Nessa sentença, o primeiro verso, de quinze sílabas, portanto, fora do
padrão da versificação da língua brasi/portuguesa – próxima da versificação
homérica –, traz certa obscuridade, pois a metáfora funciona na cristalização
de si mesma. Apesar de “desistência” não ser um elemento vivo, com membros e
decisão própria, é algo vivo que “acena”
no segundo verso, que contém elementos orais, pois, pelo manual de versificação
da língua portuguesa, também não é de boa praxe o uso do diminutivo. Elementos
esses que provam que a poesia quer se libertar da sisudez da composição e
arrastar-se com os pés das possibilidades de desarticulação das palavras. As
palavras passam a articular outros significados. Depois, numa reunião em minha
casa, pedi ao Antonio Miranda para ler o poema “Da distância” – leitura que
postamos nas redes sociais. Consultei o Miranda sobre os efeitos da construção
dos dois versos com a presença de elementos da oralidade, e ele abonou a minha
visão do justo uso do diminutivo. A descontração libera o impacto do prazer do
texto, ainda que ele imprima novos significados à expressividade das palavras.

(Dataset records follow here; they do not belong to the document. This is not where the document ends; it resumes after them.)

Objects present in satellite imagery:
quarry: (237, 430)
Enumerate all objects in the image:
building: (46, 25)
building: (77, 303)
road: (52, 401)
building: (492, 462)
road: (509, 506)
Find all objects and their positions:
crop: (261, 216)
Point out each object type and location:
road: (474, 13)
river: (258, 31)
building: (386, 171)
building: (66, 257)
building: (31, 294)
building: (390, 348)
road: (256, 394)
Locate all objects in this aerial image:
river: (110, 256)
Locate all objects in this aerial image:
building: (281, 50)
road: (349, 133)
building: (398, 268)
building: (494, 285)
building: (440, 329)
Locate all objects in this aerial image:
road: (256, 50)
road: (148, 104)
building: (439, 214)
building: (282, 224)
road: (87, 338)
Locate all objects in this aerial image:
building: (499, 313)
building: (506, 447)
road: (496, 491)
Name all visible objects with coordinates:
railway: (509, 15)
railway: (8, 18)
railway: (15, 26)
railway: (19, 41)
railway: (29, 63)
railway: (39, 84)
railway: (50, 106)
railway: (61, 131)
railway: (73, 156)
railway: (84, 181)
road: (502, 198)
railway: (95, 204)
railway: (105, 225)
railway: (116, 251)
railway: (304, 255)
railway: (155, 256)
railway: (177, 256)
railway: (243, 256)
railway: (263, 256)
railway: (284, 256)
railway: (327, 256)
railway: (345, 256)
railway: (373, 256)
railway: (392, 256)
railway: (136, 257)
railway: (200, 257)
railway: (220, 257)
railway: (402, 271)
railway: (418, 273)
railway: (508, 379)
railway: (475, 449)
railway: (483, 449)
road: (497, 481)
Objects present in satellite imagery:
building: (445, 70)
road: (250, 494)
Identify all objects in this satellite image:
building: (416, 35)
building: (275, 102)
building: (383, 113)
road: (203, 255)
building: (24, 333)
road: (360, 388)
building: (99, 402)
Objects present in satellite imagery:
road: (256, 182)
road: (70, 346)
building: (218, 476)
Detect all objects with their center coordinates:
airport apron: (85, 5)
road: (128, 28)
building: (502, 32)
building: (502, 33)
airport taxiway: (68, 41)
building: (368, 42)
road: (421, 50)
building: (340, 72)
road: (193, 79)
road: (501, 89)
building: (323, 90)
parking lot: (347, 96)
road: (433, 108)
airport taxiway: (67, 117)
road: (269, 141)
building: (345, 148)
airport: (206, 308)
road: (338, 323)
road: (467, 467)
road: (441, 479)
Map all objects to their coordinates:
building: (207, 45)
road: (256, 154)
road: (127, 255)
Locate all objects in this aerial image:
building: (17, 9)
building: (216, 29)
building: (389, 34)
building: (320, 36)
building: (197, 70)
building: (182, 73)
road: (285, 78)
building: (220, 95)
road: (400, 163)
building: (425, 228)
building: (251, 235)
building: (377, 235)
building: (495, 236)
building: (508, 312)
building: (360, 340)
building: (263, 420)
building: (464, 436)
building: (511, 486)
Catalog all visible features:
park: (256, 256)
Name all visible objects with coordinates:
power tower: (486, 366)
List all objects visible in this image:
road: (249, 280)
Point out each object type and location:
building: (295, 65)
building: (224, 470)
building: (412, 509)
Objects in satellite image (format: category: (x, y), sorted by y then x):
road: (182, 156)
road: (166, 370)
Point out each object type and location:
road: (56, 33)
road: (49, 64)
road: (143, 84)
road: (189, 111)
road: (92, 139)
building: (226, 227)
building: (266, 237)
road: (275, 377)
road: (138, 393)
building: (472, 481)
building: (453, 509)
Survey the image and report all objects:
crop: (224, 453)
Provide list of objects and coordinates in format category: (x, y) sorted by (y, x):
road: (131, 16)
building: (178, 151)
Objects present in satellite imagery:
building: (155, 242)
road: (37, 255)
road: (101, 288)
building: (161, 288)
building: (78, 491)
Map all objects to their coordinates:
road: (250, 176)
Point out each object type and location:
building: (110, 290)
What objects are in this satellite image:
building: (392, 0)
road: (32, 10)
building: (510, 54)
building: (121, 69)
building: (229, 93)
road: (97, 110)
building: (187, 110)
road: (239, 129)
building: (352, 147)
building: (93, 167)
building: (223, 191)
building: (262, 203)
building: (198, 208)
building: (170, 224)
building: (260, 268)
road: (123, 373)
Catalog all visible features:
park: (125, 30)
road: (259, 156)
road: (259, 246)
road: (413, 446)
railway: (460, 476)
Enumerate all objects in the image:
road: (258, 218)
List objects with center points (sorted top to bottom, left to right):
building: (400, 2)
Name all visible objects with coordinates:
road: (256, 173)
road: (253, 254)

Destaque, ainda, para a seção “Canção de Mallarmé”,
que dialoga com o percurso da história clássica com elementos prosaicos do
cotidiano, comprovando que está correto afirmar que “A história sempre acaba em livro”. Há um longo poema que vem
encartado na sobrecapa dobrável que enriquece o exemplar, em homenagem à
professora Goiandira Ortiz de Camargo. O poema dialoga com o signo e com as
formas de alteridade:
“Depois de
hoje, saiba você que
brota da idade em meia
aurora
outra página, outro signário
Nunca é tarde para outra via
nem para outra
Esta página surge agora e da
matéria dos dias
da carne dinâmica dos dias”
Às vezes me indago porque não
deixamos o poeta existir sem tanta classificação. Talvez a futura crítica vá
chegar a possibilidades totalmente multifacetárias de enquadramento da poesia
que ora se produz nas diversas localidades brasileiras. Não vejo possibilidade
de classificação de poetas tão díspares como os contemporâneos Jamesson
Buarque, Luci Collin, José Inácio Vieira de Melo e Antonio Moura dentro de uma
mesma corrente. Cada um atua com os elementos da própria formação, cultura
local, leituras diferenciadas, com produções definidas em encruzilhadas
individualizadas.
Foi por casualidade o meu
primeiro contato com a poesia de Jamesson Buarque. Ao coletar material para uma
antologia da poesia de Goiás, visitei os sebos de Goiânia e comprei o seu livro
Novíssimo testamento, de 2004.
Busquei informações sobre sua atividade no universo virtual, deparando-me
com um fomentador da poesia na Universidade Federal de Goiás, em promoções de
oficinas literárias e nas redes sociais (mas nas redes sociais ele tem sido
mais comedido nos últimos tempos). Quase me frustrei ao constatar que ele
nasceu em Recife (PE). No entanto, ele já é merecedor de cidadania goiana por
contribuir com a poesia da localidade desde 2009. Orbita em torno dele uma
juventude em êxtase com a poesia. Merece saudação essa atividade, que inflama a
juventude com um método de compreender a poesia, com novas propostas de
liberação psíquica para produzi-la. Destaca-se ainda que essa atividade tenha
contribuído para que ele também melhor organizasse o próprio método de
composição, alcançando patamares raros de liberação lírico-onírica. Percurso
idêntico foi meu encontro com o trabalho de Patrícia Ferreira, autora das
ilustrações do livro e que é homenageada no poema “Patchwork”. No final desse
poema, há um pequeno intertexto com a obra de Eliot, bem como outros
intertextos em outros locais do livro. No poema “Da distância”, aparecem dois
versos integrais de Manuel Bandeira. Por mencionar Eliot, relembro da récita do
poema “Os homens ocos”, por Marlon Brando, no filme Apocalipse Now –
momento fomentador da poesia que passa despercebido para o expectador iletrado
de poesia universal.
Os filmes de Andrei Tarkovski nos
afirmam que a poesia é um elo que entrelaça o homem no percurso do tempo dos
vários territórios. O nosso território só será o mesmo amanhã através da
poesia, mostrando que só perdura a angústia prazerosa da fruição de existir.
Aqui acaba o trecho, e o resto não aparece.